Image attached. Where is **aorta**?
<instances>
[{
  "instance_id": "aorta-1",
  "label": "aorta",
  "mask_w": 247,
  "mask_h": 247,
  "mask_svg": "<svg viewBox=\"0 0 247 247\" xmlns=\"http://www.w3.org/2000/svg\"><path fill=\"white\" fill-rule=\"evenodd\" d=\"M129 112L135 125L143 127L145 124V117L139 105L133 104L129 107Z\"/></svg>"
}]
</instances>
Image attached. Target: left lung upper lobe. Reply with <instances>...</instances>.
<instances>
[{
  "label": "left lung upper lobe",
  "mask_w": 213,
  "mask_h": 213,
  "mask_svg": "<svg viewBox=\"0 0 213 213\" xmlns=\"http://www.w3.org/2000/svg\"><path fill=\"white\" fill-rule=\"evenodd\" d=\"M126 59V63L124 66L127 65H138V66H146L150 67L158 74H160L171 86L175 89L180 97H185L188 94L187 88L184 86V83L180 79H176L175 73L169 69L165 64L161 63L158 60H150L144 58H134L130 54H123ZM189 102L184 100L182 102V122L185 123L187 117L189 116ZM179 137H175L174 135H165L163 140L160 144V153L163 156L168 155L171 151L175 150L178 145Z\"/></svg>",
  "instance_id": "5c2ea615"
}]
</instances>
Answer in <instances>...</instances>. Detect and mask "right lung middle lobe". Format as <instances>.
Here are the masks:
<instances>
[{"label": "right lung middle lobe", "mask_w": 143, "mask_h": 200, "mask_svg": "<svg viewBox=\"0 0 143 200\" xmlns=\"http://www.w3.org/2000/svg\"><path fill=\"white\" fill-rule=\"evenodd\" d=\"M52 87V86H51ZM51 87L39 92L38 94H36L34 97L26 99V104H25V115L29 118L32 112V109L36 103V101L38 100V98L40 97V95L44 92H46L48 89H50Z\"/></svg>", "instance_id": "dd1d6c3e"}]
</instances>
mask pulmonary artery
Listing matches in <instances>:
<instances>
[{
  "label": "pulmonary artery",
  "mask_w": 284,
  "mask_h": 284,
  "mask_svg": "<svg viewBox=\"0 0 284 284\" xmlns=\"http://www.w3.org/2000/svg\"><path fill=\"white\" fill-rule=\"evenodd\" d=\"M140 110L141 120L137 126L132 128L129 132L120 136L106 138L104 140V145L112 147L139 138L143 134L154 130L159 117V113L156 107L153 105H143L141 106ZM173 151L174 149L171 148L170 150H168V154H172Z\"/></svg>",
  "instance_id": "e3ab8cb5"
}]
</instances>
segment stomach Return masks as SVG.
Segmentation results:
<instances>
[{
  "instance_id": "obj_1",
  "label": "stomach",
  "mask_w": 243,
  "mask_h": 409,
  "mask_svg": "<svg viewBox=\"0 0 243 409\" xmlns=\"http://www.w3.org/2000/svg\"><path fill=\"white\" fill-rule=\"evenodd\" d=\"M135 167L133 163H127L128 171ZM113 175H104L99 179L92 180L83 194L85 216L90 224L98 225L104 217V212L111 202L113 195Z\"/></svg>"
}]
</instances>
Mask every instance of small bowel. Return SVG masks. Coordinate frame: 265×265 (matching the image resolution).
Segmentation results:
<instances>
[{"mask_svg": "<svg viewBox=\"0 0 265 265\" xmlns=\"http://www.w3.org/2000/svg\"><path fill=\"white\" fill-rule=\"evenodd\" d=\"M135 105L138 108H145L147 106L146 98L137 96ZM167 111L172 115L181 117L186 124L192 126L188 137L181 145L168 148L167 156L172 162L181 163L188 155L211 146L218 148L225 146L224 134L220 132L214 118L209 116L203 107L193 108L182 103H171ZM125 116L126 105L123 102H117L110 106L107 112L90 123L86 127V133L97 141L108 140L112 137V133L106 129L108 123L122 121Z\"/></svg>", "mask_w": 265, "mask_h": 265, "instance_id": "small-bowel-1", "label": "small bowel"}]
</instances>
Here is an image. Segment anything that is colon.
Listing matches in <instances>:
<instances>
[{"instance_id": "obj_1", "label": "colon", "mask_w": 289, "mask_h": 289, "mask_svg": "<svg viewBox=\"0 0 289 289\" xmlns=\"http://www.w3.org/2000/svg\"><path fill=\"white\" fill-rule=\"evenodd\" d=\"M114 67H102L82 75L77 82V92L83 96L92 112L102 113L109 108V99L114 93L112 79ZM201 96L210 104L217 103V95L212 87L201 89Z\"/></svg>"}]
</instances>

> Exercise task
Reproduce the records verbatim, from their first line through the line that contains "Here are the", including both of those lines.

> The result
Image attached. Where is **aorta**?
<instances>
[{
  "instance_id": "aorta-1",
  "label": "aorta",
  "mask_w": 247,
  "mask_h": 247,
  "mask_svg": "<svg viewBox=\"0 0 247 247\" xmlns=\"http://www.w3.org/2000/svg\"><path fill=\"white\" fill-rule=\"evenodd\" d=\"M129 112L135 125L143 127L145 124V117L139 105L133 104L129 107Z\"/></svg>"
}]
</instances>
Image attached. Target: left lung upper lobe. Reply with <instances>...</instances>.
<instances>
[{
  "label": "left lung upper lobe",
  "mask_w": 213,
  "mask_h": 213,
  "mask_svg": "<svg viewBox=\"0 0 213 213\" xmlns=\"http://www.w3.org/2000/svg\"><path fill=\"white\" fill-rule=\"evenodd\" d=\"M126 59V63L124 66L127 65H138V66H146L150 67L158 74H160L171 86L175 89L180 97H185L188 94L187 88L184 86V83L180 79H176L175 73L169 69L165 64L161 63L158 60H150L144 58H134L130 54H123ZM189 102L184 100L182 102V122L185 123L187 117L189 116ZM179 137H175L174 135H165L163 140L160 144V153L163 156L168 155L171 151L175 150L178 145Z\"/></svg>",
  "instance_id": "5c2ea615"
}]
</instances>
Answer in <instances>...</instances>. Detect and mask "right lung middle lobe". Format as <instances>.
Here are the masks:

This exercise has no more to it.